“Let’s get out of here.” Frustrated and disappointed, Slale turned and directed the soldiers to pick up the valuable box and bowl. These he consigned to the care of those unlucky ones who had escorted it all the way from Malostranka. Grateful to be at last on their way, the soldiers thus charged offered no fresh objection to this duty. Who knew what might happen between house and fortress? One or two of the gemstones set in the sides of the box might inadvertently manage to work their way free of their restraining bezels.

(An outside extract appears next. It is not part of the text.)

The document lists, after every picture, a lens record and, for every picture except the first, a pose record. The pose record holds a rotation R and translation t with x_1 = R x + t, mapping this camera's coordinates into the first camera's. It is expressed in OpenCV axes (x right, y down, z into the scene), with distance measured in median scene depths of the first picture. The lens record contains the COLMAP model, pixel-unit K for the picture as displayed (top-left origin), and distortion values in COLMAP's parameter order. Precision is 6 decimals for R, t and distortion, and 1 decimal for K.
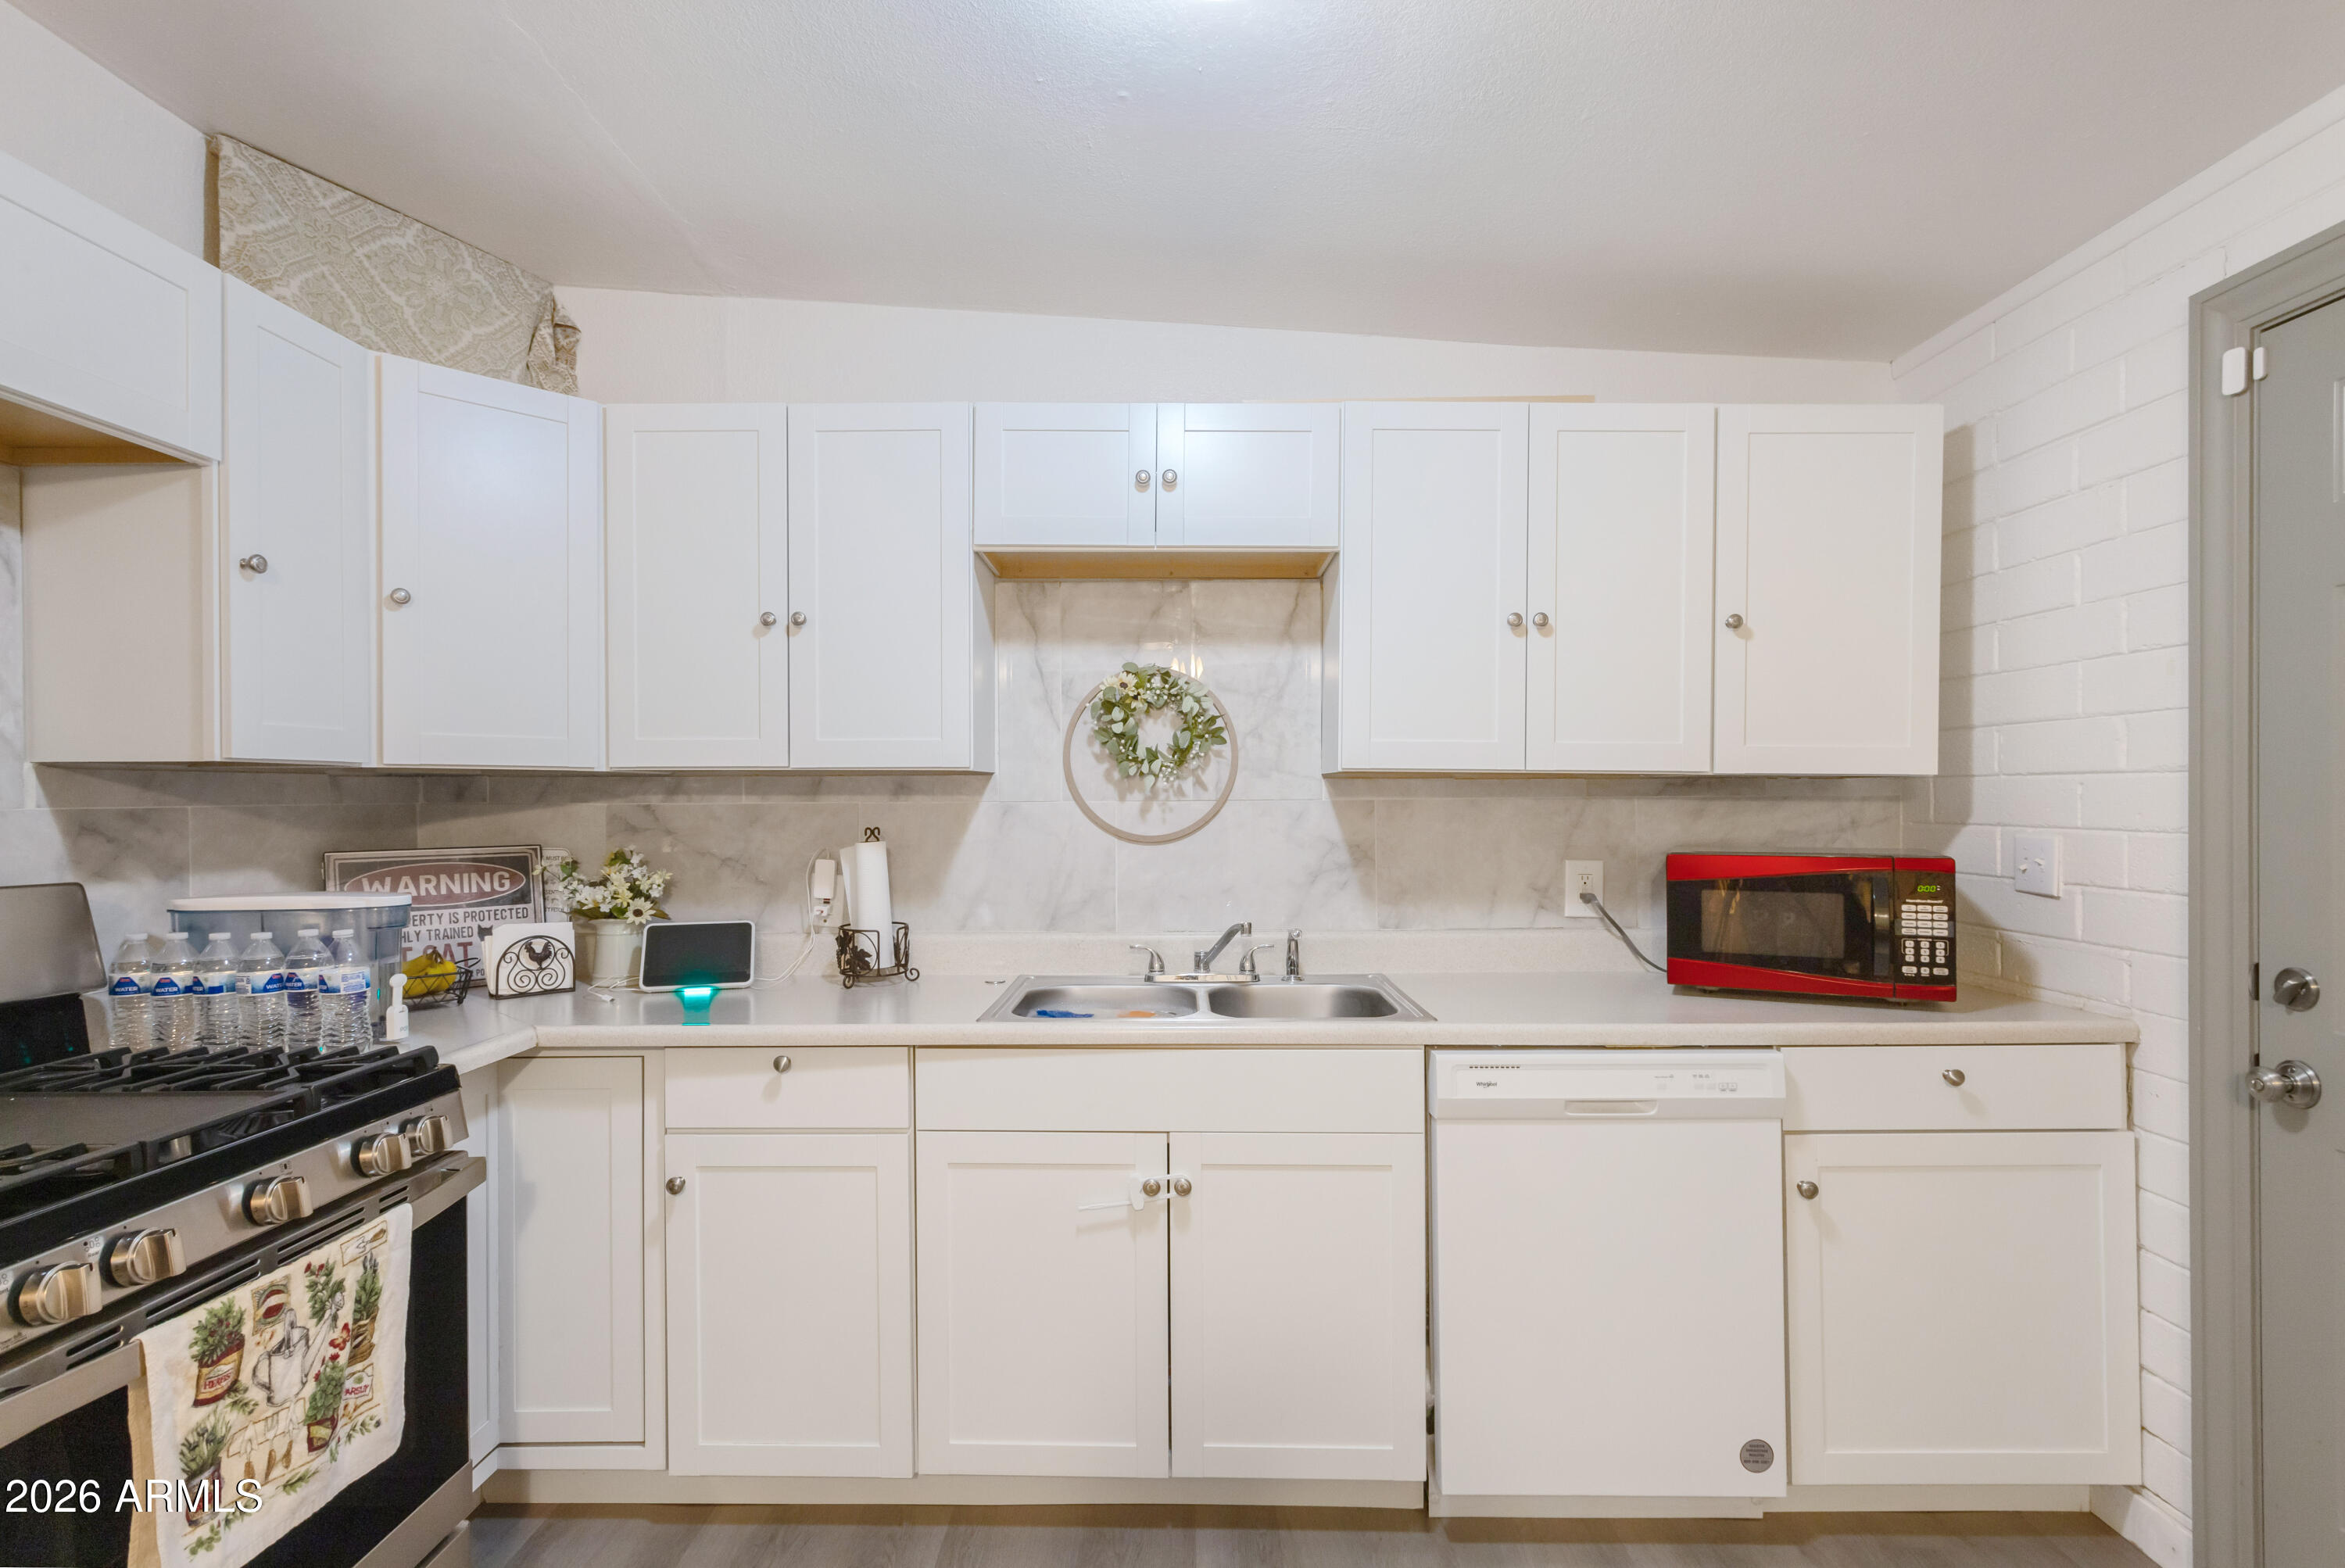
lens RADIAL K [[1147.6, 0, 1176.4], [0, 1147.6, 807.2], [0, 0, 1]] dist [0.005344, 0.002065]
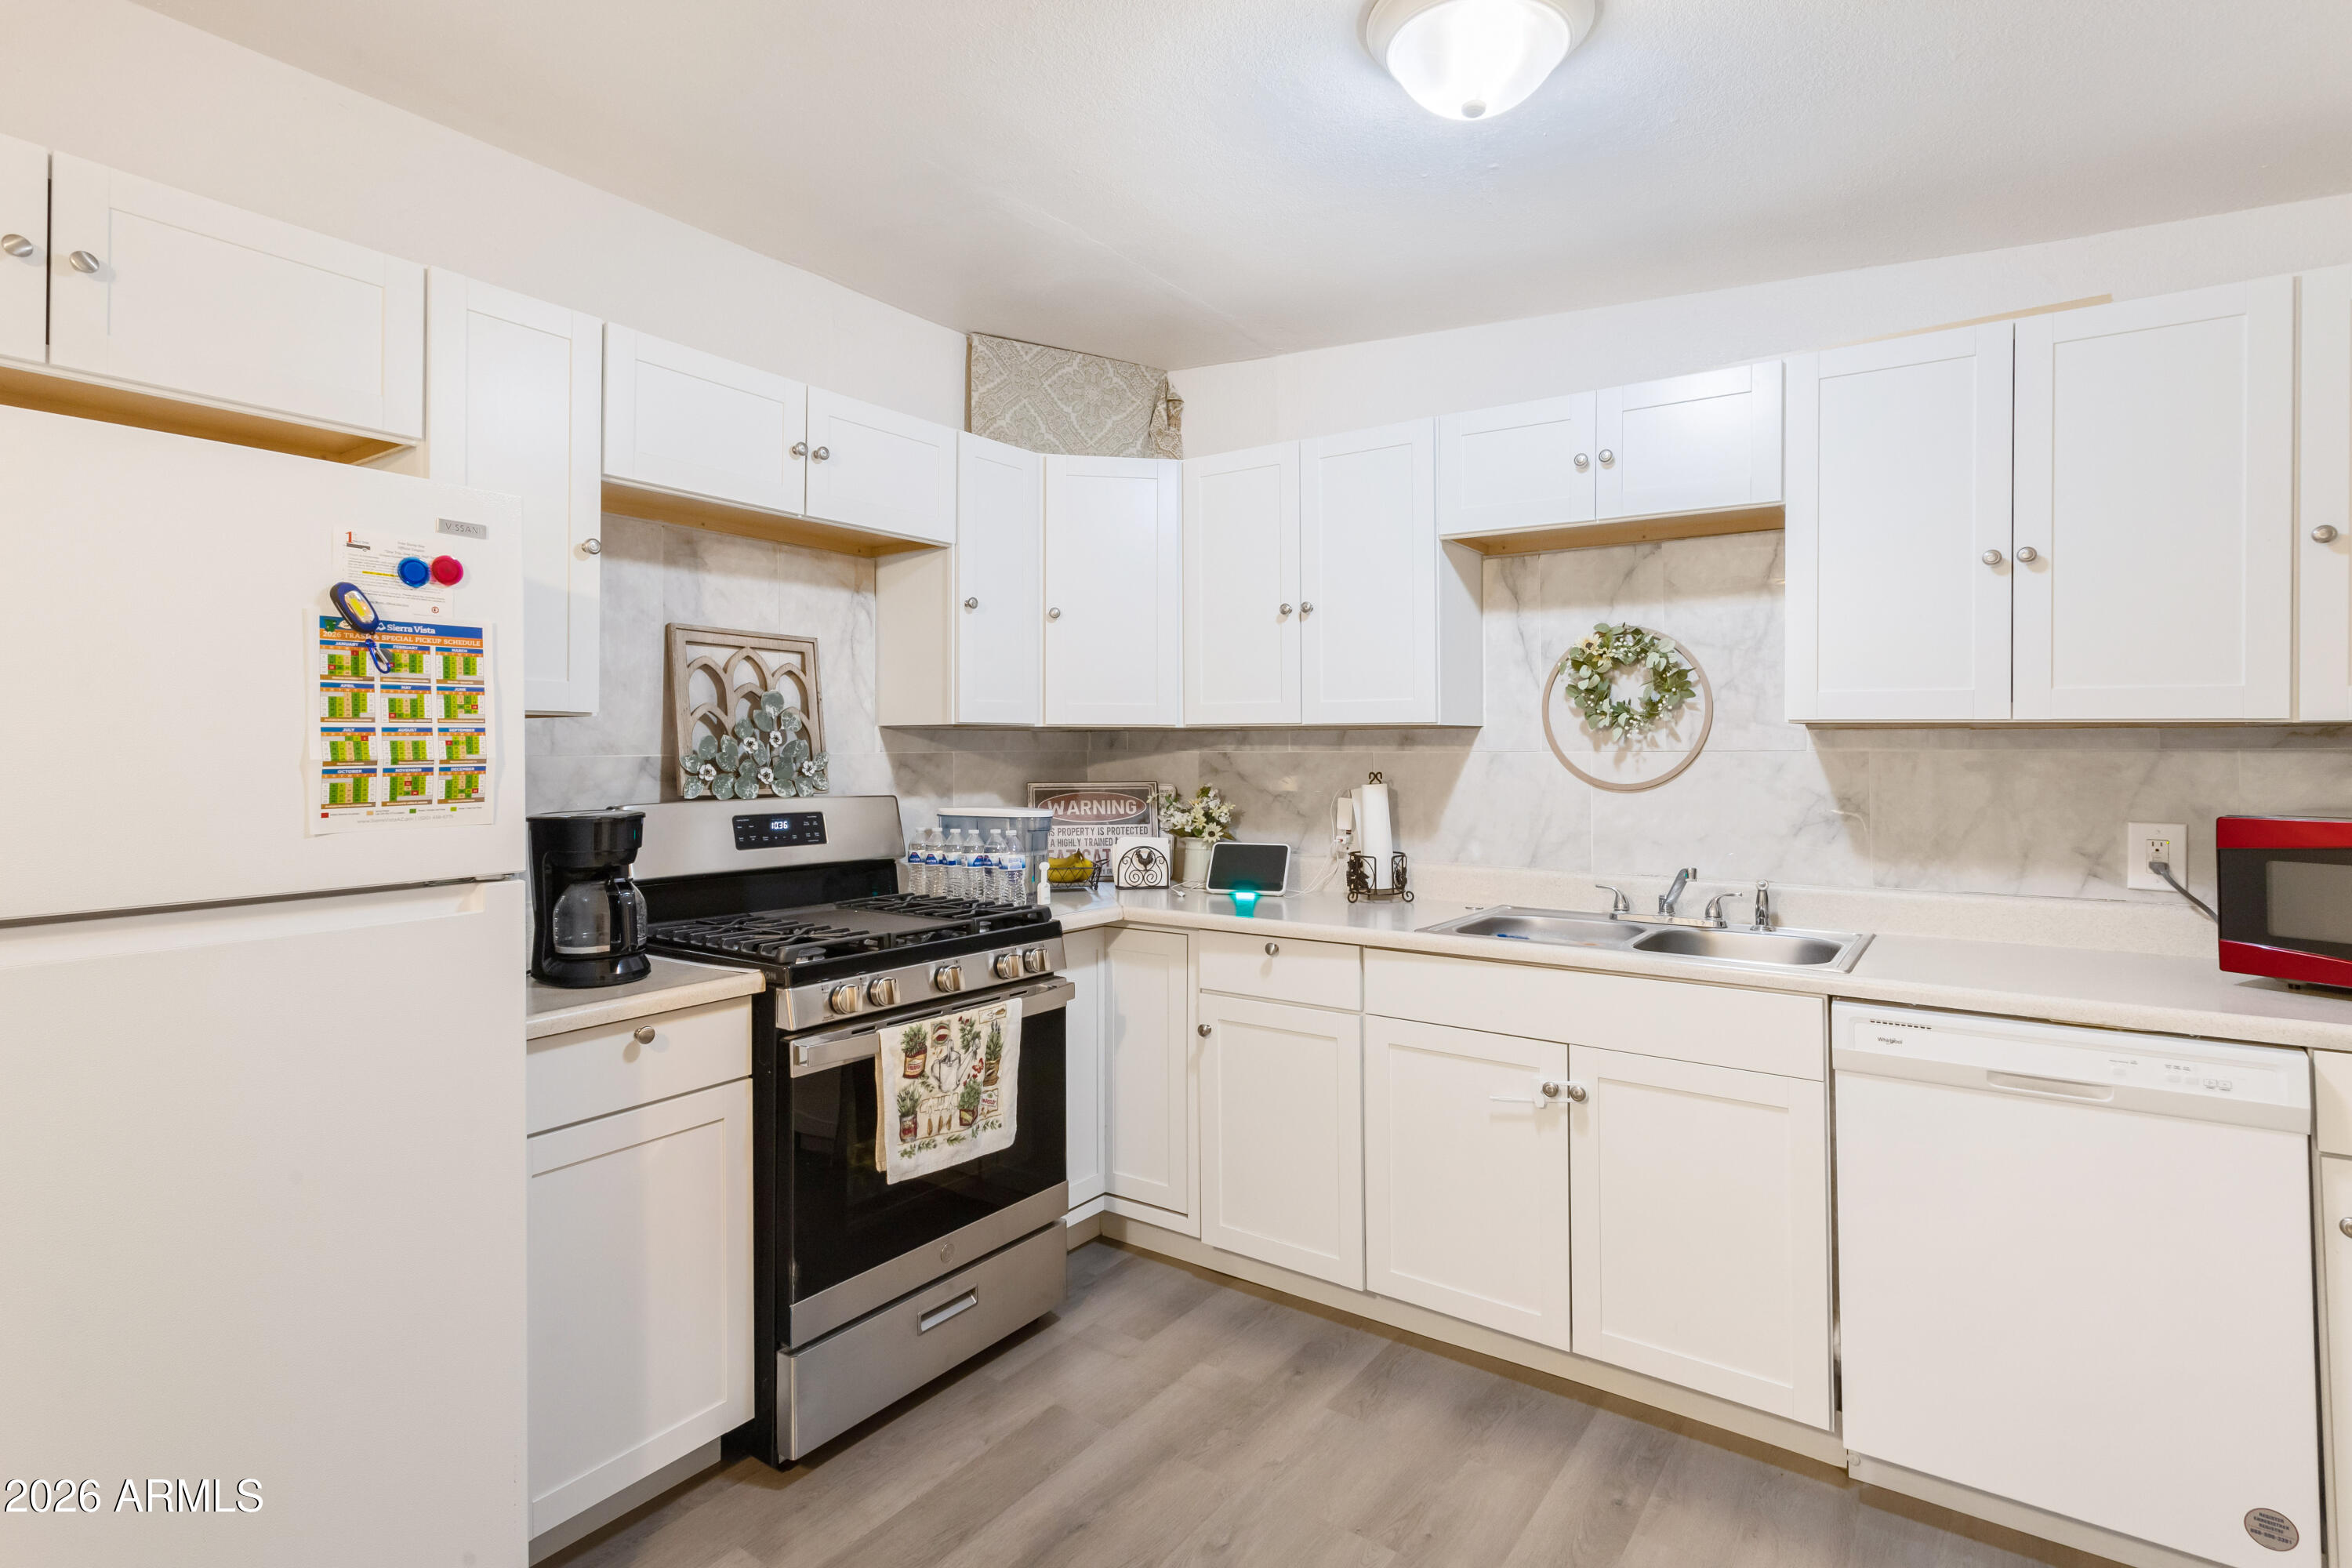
lens RADIAL K [[1168.7, 0, 1175.6], [0, 1168.7, 748.2], [0, 0, 1]] dist [0.001394, 0.001177]
pose [[0.823429, 0.003129, -0.567411, 0.276626], [-0.007433, 0.999958, -0.005273, 0.000410], [0.567371, 0.008560, 0.823418, -0.143733]]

Peaceful though it was in the dwelling’s vicinity, none of the soldiers desired to linger. In more cheerful times they might have felt differently. Trapped as they were in the gloom of the hex, with the threat of final conquest by the Horde looming over all of them, they wished only to return to Malostranka to participate in the defense of the fortress. There was no time to lie by the side of the singing stream, luxuriating in its enforced drabness, on grass drained as gray and lifeless as the ashes they had just scattered inside the house.
The dog saw them off, his whiskery terrier countenance giving him the aspect of a sorrowful beggar afflicted with a mustache too big for his face. For a moment, Slale thought the animal might follow. Another time, he might have encouraged the friendly mongrel to do so. Not now. At Malostranka there was food enough only for those able to fight. A last look back, when the residence was nearly out of sight, showed that the dog had gone back inside. He hoped they had left it food enough until some friend or relative of the dead wizard thought to pay a visit to the house. Twisting in his saddle, he turned his gaze and his thoughts firmly to the path ahead. They were done with this honorable but frivolous mission, and he was anxious to be out of these endless woods and back to the fortress.